The Leafs took a chance, impressed with his playoff resume among other things, betting he’d be a hungry No. 2 behind Murray. And when Murray was hurt after one start, Samsonov excelled before his own knee injury. Together, it has been a good internal competition, both contributing to a 15-game streak in which the Leafs secured at least a point that ended Thursday.
“I’m so excited,” Samsonov said of his current situation. “I believe we (the Leafs) are good. I believe (in) my teammates.
“I’m in a good spot. But we’ll see in June in playoffs.

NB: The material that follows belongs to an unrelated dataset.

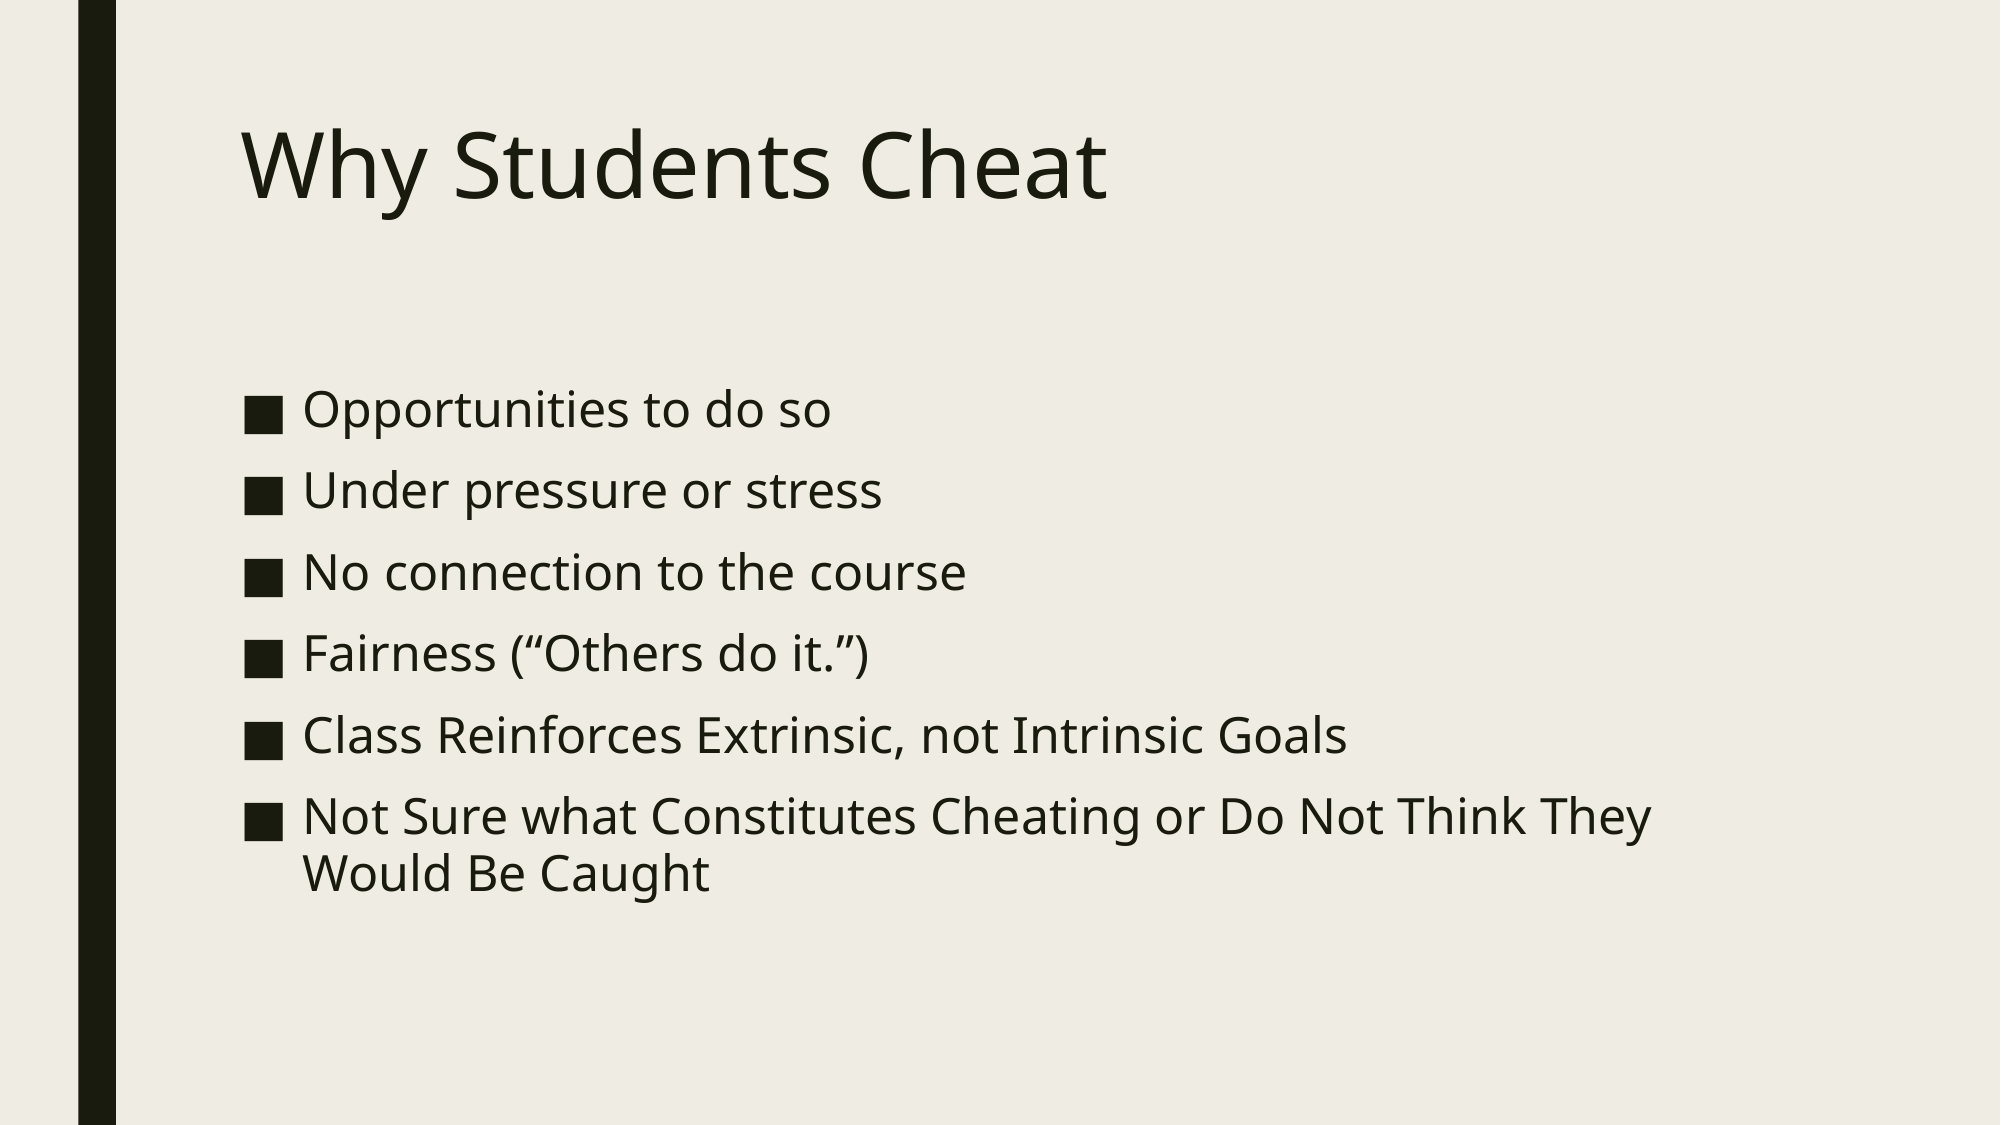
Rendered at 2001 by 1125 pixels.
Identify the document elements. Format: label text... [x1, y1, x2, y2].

list Opportunities to do so Under pressure or stress No connection to the course Fairness (“Others do it.”) Class Reinforces Extrinsic, not Intrinsic Goals Not Sure what Constitutes Cheating or Do Not Think They Would Be Caught [225, 375, 1800, 963]
title Why Students Cheat [225, 112, 1800, 357]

Right now, it doesn’t matter.”
Vanecek went to New Jersey and has been a huge part of the Devils’ success, appearing in 20 games so far for the Metro Division leaders. While Kuemper has not been dominating, he and Lindgren have been steady in posting a record of 6-3-1 in their past 10 games.
Coach Peter Laviolette seems pleased at the way it has worked out for all the goalies involved.
“Our guys know him,” Laviolette said of Samsonov after Friday’s practice. “We’re going to try to figure a way to put pucks behind him if we can.
“Vanecek and Sammy were young goalies who did a good job for us, but to pick up a guy with Darcy’s pedigree and Charlie’s done really well, we’re happy as well.”